I don’t like Jude, either.
“Oh bloody hell, you scared me!” The deep, whisper English-accented voice is coming out of a bent-over guy on the altar picking up the candlestick he just knocked off. “Oh Christ! I can’t believe I just said bloody hell in church. And Christ, I just said Christ! Jesus!” He stands up, rests the candlestick on the table, then smiles the most crooked smile I’ve ever seen, like Picasso it. “Guess I’m damned.” There’s a scar zigzagging across his left cheek and one running from the base of his nose into his lip. “Well, doesn’t matter,” he continues in a stage whisper. “Always thought heaven would be crap anyway. All those preposterous puffy clouds. All that mind-numbing white. All those self-righteous, morally unambiguous goody two-shoes.” The smile and accompanying crookedness hijack his whole face. It’s an impatient, devil-may-care, chip-toothed smile on an off-kilter, asymmetrical face. He’s totally wild-looking, hot, in a let’s-break-the-law kind of way, not that I notice.

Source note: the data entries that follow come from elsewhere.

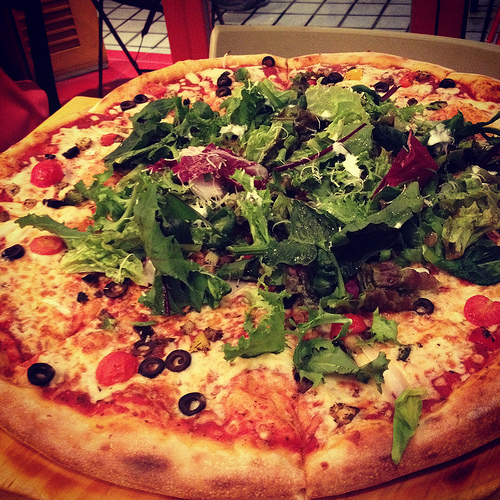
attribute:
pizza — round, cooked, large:
[0, 50, 499, 499]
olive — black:
[261, 56, 275, 68]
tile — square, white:
[283, 2, 320, 15]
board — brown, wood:
[1, 97, 498, 497]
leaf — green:
[306, 85, 364, 119]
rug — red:
[0, 45, 174, 153]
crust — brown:
[1, 50, 498, 499]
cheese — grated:
[2, 65, 497, 448]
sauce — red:
[0, 63, 497, 457]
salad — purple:
[145, 144, 270, 193]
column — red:
[162, 2, 215, 62]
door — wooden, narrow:
[6, 2, 110, 84]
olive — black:
[374, 81, 389, 93]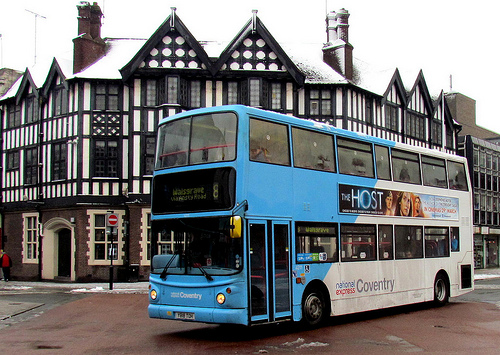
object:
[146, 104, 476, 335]
bus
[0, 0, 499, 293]
house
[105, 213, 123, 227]
sign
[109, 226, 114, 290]
pole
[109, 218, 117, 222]
white dash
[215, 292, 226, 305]
headlights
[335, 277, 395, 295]
name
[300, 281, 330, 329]
black tires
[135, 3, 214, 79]
gables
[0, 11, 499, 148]
roof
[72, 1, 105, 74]
chimney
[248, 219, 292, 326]
door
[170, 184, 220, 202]
electric sign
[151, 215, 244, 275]
windshield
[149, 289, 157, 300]
left headlight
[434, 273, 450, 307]
rear tire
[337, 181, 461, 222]
ad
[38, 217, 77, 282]
archway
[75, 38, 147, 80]
snow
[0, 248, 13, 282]
person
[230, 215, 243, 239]
mirror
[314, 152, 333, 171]
people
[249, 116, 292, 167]
window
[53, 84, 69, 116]
window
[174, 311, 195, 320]
license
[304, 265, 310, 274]
handicap sticker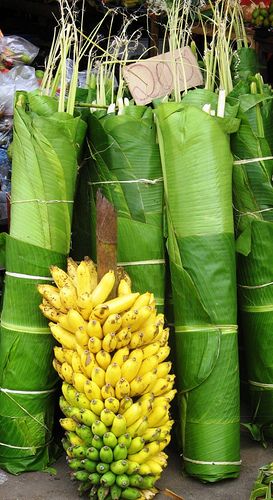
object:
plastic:
[0, 30, 40, 69]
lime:
[15, 42, 35, 64]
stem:
[246, 81, 256, 90]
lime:
[250, 5, 273, 32]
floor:
[0, 447, 273, 499]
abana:
[118, 433, 132, 445]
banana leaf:
[0, 48, 273, 499]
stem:
[96, 185, 118, 298]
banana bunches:
[39, 257, 175, 499]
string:
[84, 176, 162, 188]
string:
[92, 257, 166, 267]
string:
[152, 297, 165, 306]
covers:
[0, 35, 39, 89]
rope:
[192, 458, 227, 465]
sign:
[121, 47, 205, 106]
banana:
[36, 255, 178, 499]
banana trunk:
[37, 191, 179, 499]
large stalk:
[15, 69, 265, 165]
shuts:
[43, 0, 252, 109]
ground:
[0, 455, 273, 500]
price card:
[121, 46, 204, 107]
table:
[153, 17, 256, 55]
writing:
[127, 54, 194, 102]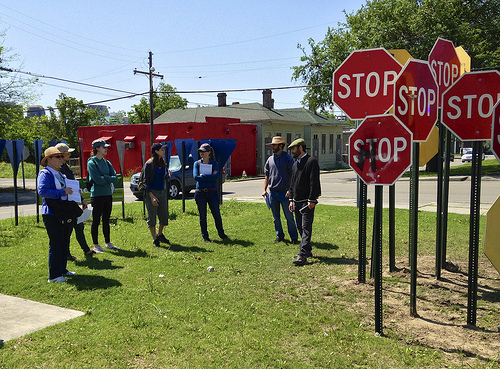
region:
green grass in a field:
[147, 277, 236, 349]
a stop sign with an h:
[347, 115, 412, 187]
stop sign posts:
[352, 185, 474, 308]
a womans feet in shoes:
[45, 267, 80, 292]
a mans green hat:
[286, 133, 308, 150]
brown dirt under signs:
[396, 306, 459, 353]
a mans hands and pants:
[287, 192, 319, 258]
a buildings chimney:
[250, 81, 278, 111]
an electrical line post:
[142, 75, 164, 137]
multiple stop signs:
[325, 75, 495, 167]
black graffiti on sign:
[355, 135, 376, 172]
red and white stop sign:
[345, 111, 410, 181]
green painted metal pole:
[370, 185, 385, 335]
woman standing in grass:
[190, 140, 230, 245]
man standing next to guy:
[260, 135, 295, 245]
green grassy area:
[0, 200, 491, 365]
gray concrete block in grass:
[0, 287, 85, 342]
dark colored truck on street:
[127, 151, 223, 198]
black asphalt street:
[0, 151, 495, 206]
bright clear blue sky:
[0, 0, 366, 115]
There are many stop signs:
[299, 49, 499, 197]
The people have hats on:
[35, 131, 346, 181]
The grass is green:
[135, 250, 289, 315]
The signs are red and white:
[328, 56, 460, 138]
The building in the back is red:
[58, 97, 305, 236]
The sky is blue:
[72, 49, 292, 83]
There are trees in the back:
[6, 87, 222, 152]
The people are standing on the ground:
[32, 199, 386, 349]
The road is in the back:
[207, 155, 492, 238]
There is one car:
[105, 130, 292, 239]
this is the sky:
[121, 4, 196, 32]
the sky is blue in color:
[142, 14, 179, 31]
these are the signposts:
[338, 43, 498, 255]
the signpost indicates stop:
[338, 69, 393, 101]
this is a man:
[41, 147, 75, 274]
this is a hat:
[46, 147, 56, 152]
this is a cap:
[153, 141, 161, 146]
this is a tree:
[358, 8, 430, 43]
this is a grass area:
[146, 272, 243, 352]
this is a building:
[258, 105, 299, 129]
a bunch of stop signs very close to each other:
[330, 24, 499, 271]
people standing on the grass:
[36, 114, 329, 297]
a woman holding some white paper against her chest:
[188, 132, 246, 256]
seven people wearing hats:
[28, 126, 328, 174]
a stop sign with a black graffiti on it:
[347, 117, 415, 187]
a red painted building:
[81, 107, 259, 167]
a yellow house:
[261, 95, 360, 168]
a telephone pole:
[133, 40, 179, 137]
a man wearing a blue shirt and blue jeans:
[258, 135, 291, 236]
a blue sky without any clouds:
[23, 3, 320, 43]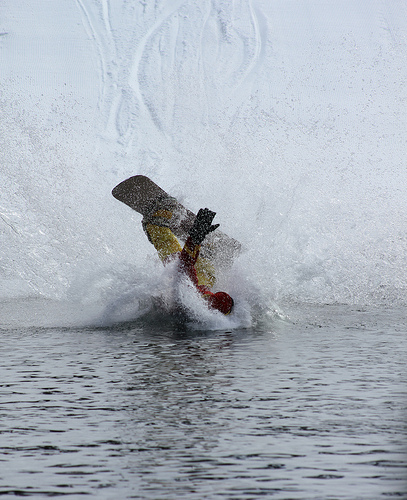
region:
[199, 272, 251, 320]
red hat on man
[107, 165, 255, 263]
dark yellow snow board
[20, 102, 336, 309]
splash caused by man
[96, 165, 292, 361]
man on snow board falling in water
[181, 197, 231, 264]
black snow glove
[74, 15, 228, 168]
board tracks in snow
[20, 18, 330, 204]
snow covered incline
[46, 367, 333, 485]
calm dark blue water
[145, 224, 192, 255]
yellow snow pants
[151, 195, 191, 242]
black and yellow snow boots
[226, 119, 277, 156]
the sand is pure white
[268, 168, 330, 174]
the sand is pure white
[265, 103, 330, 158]
the sand is pure white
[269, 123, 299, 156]
the sand is pure white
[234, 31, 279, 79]
the sand is pure white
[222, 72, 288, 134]
the sand is pure white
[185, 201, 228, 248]
a black glove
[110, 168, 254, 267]
a brown snowboard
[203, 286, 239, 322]
a red hat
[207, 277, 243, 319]
the head of a person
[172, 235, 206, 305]
the arm of a person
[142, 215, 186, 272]
the leg of a person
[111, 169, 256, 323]
a person on a snowboard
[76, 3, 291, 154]
water high in the air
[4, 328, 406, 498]
calm water in front of the person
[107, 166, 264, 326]
a large splash of water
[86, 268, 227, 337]
white water splashing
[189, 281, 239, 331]
man with a red hat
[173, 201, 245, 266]
man with black gloves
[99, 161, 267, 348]
a man falling in the water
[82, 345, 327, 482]
ripples in the water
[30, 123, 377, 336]
water spraying all around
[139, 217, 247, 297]
man wearing yellow pants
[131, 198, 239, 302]
a man with red sleeves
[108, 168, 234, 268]
the man`s feet connected to the board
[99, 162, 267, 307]
the snowboard is black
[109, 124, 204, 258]
the snowboard is black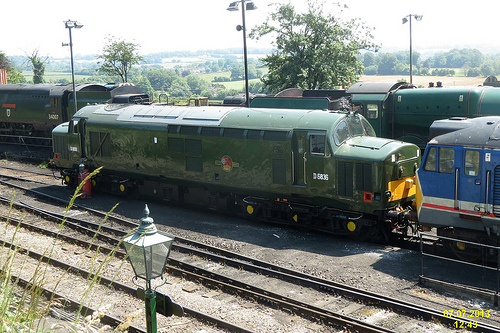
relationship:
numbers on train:
[309, 173, 331, 182] [60, 95, 418, 242]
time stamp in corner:
[434, 305, 499, 332] [431, 289, 499, 331]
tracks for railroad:
[5, 221, 264, 307] [20, 100, 499, 332]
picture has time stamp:
[2, 1, 495, 332] [434, 305, 499, 332]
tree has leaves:
[90, 43, 141, 79] [108, 46, 140, 60]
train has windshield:
[60, 95, 418, 242] [333, 111, 377, 134]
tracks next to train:
[5, 221, 264, 307] [60, 95, 418, 242]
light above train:
[61, 15, 90, 51] [60, 95, 418, 242]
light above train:
[220, 0, 258, 17] [60, 95, 418, 242]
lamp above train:
[400, 16, 410, 27] [370, 83, 499, 137]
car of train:
[62, 110, 410, 236] [60, 95, 418, 242]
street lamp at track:
[131, 212, 167, 332] [5, 221, 264, 307]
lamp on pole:
[61, 16, 87, 31] [67, 31, 87, 116]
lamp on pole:
[220, 0, 263, 12] [240, 14, 257, 95]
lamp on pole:
[400, 9, 425, 27] [405, 22, 418, 82]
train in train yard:
[60, 95, 418, 242] [20, 100, 499, 332]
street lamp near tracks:
[131, 212, 167, 332] [5, 221, 264, 307]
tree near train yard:
[90, 43, 141, 79] [20, 100, 499, 332]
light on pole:
[61, 15, 90, 51] [67, 31, 87, 116]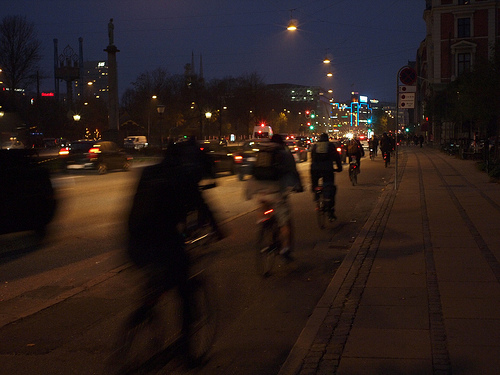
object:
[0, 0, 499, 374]
picture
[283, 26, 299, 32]
lights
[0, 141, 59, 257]
cars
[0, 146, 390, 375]
road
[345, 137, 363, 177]
people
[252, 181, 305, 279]
bikes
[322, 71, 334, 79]
lights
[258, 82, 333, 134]
building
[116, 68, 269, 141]
trees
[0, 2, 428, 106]
sky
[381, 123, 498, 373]
sidewalk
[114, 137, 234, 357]
people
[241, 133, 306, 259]
people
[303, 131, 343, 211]
people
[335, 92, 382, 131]
building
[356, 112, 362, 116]
lights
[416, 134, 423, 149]
people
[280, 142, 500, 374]
sidewalk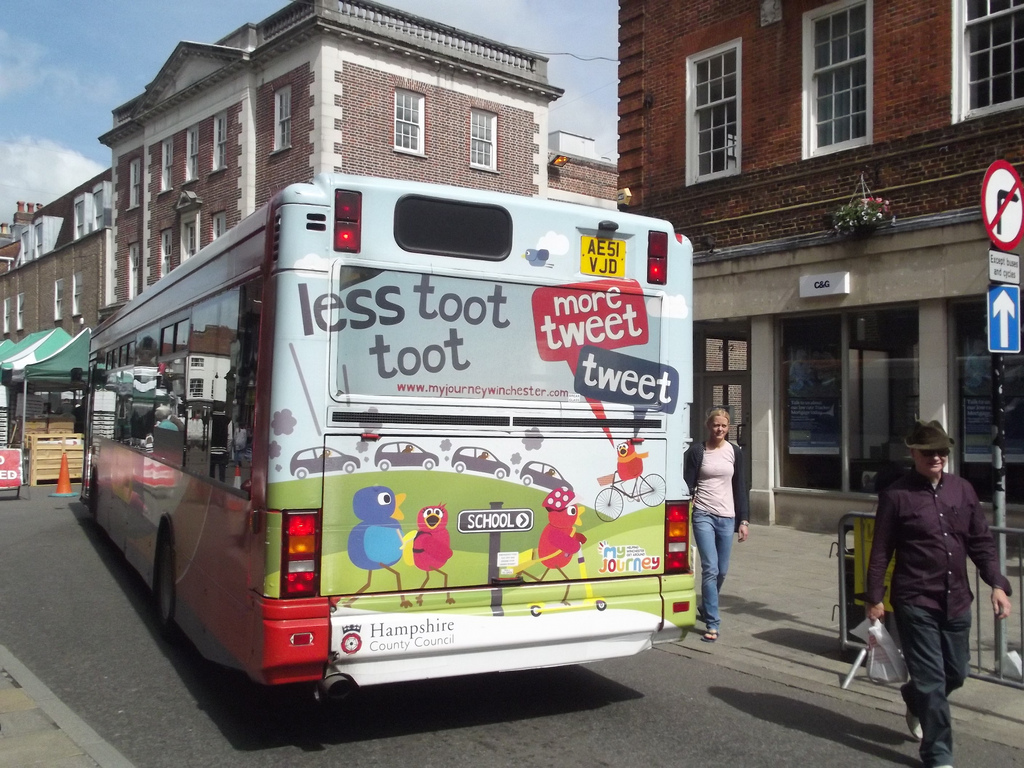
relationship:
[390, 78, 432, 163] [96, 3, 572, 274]
window on a building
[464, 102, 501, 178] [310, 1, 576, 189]
window on a building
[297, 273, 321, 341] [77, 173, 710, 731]
letter on bus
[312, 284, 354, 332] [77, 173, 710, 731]
letter on bus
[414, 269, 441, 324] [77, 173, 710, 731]
letter on bus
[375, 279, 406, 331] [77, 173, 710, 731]
letter on bus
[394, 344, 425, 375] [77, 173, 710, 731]
letter on bus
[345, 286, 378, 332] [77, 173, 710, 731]
letter on bus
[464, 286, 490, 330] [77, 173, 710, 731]
letter on bus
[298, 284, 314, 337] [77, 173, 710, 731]
letter on bus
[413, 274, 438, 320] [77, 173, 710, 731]
letter on bus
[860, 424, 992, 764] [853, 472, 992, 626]
man wearing shirt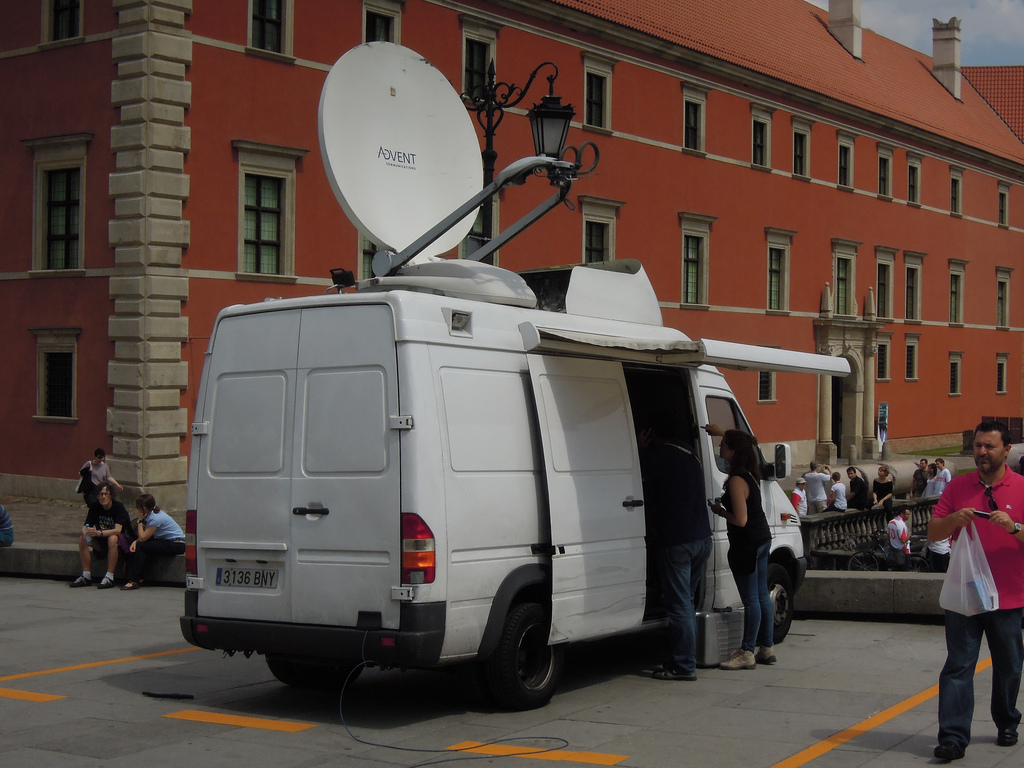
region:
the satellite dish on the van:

English guy again? Oh, please! Why there’s this English guy who just always seems hot and the main female character always grows fond of him?
may you all grow fond of John Locke
I have a question though. Is this book categorised in YA? I think it should be in New Adult genre.
I gave this book one out of five stars. I don’t recommend it to anyone, but y’all love it.